## Try it
Using the entries that follow, transcribe only the lines from the line with "catastrophe for the" to the line with "The above description is abbreviated.", both included, exactly as they stand and without pictures.
┌──
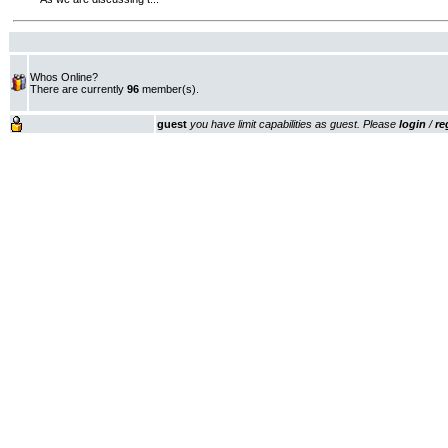
Whos Online?
There are currently
96
member(s).
guest
you have limit capabilities as guest. Please
login
/
re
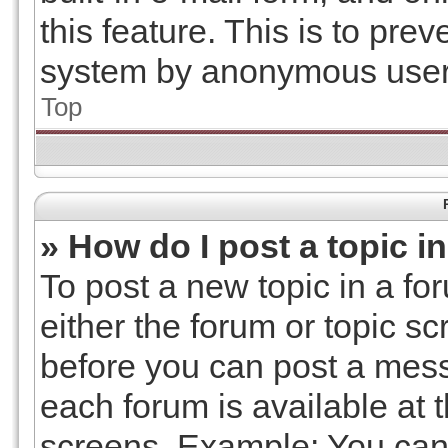
this feature. This is to pre
system by anonymous user
Top
» How do I post a topic i
To post a new topic in a for
either the forum or topic s
before you can post a messa
each forum is available at 
screens. Example: You can 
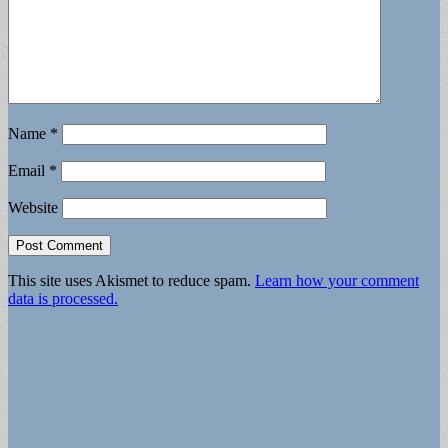
Name
*
Email
*
Website
This site uses Akismet to reduce spam.
Learn how your comment
data is processed.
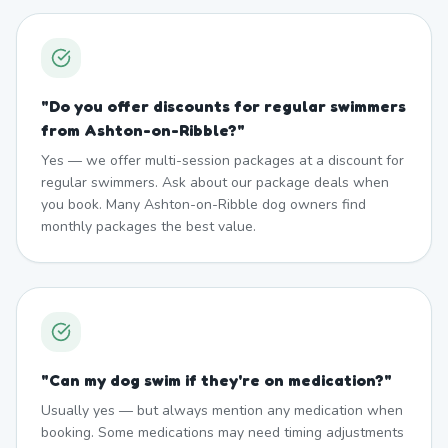
"
Do you offer discounts for regular swimmers
from Ashton-on-Ribble?
"
Yes — we offer multi-session packages at a discount for
regular swimmers. Ask about our package deals when
you book. Many Ashton-on-Ribble dog owners find
monthly packages the best value.
"
Can my dog swim if they're on medication?
"
Usually yes — but always mention any medication when
booking. Some medications may need timing adjustments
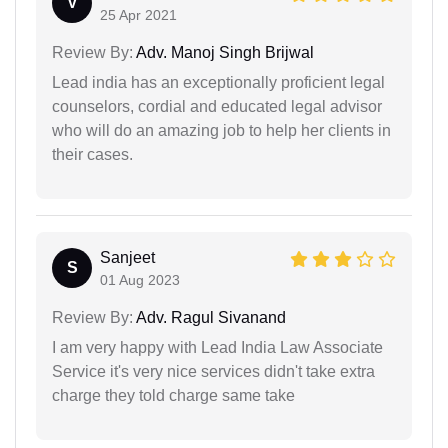
V
25 Apr 2021
Review By:
Adv. Manoj Singh Brijwal
Lead india has an exceptionally proficient legal
counselors, cordial and educated legal advisor
who will do an amazing job to help her clients in
their cases.
Sanjeet
S
01 Aug 2023
Review By:
Adv. Ragul Sivanand
I am very happy with Lead India Law Associate
Service it's very nice services didn't take extra
charge they told charge same take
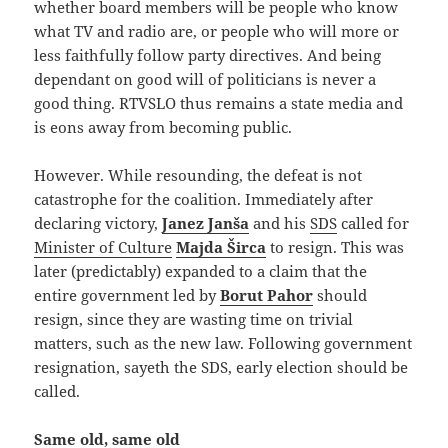
whether board members will be people who know
what TV and radio are, or people who will more or
less faithfully follow party directives. And being
dependant on good will of politicians is never a
good thing. RTVSLO thus remains a state media and
is eons away from becoming public.
However. While resounding, the defeat is not
catastrophe for the coalition. Immediately after
declaring victory,
Janez Janša
and his
SDS
called for
Minister of Culture
Majda Širca
to resign. This was
later (predictably) expanded to a claim that the
entire government led by
Borut Pahor
should
resign, since they are wasting time on trivial
matters, such as the new law. Following government
resignation, sayeth the SDS, early election should be
called.
Same old, same old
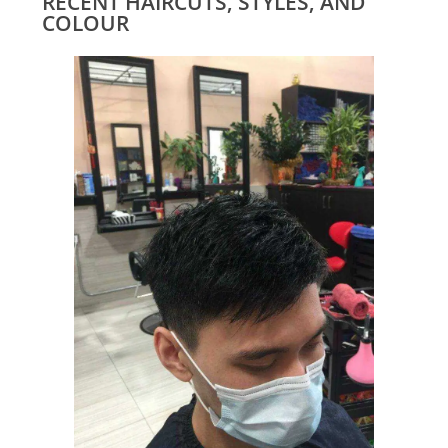
RECENT HAIRCUTS, STYLES, AND
COLOUR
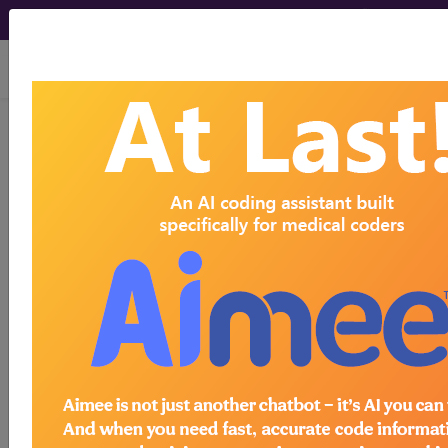
viewing Wed Aug 5, 2026
770.9
Unspecified respiratory
condition of fetus and
newborn...
ICD-9-CM Vol. 1 Diagnostic
Codes
770.9
- Unspecified respiratory condition of
fetus and newborn
The above description is abbreviated.
This code description may also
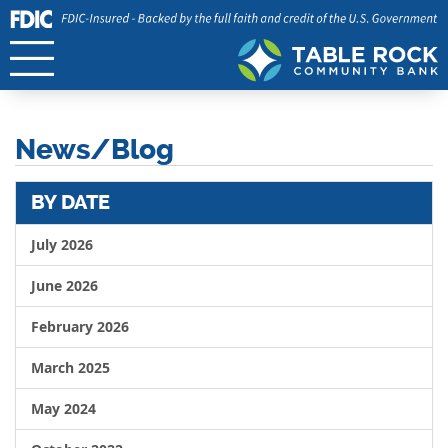
News/Blog
BY DATE
July 2026
June 2026
February 2026
March 2025
May 2024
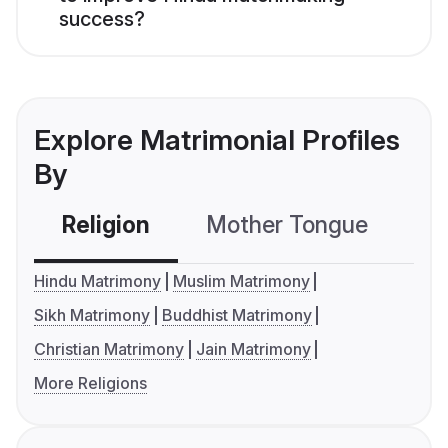
success?
Explore Matrimonial Profiles
By
Religion
Mother Tongue
C
Hindu Matrimony
Muslim Matrimony
Sikh Matrimony
Buddhist Matrimony
Christian Matrimony
Jain Matrimony
More Religions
└──
## Response to this exercise
catastrophe for the coalition. Immediately after
declaring victory,
Janez Janša
and his
SDS
called for
Minister of Culture
Majda Širca
to resign. This was
later (predictably) expanded to a claim that the
entire government led by
Borut Pahor
should
resign, since they are wasting time on trivial
matters, such as the new law. Following government
resignation, sayeth the SDS, early election should be
called.
Same old, same old
RECENT HAIRCUTS, STYLES, AND
COLOUR
viewing Wed Aug 5, 2026
770.9
Unspecified respiratory
condition of fetus and
newborn...
ICD-9-CM Vol. 1 Diagnostic
Codes
770.9
- Unspecified respiratory condition of
fetus and newborn
The above description is abbreviated.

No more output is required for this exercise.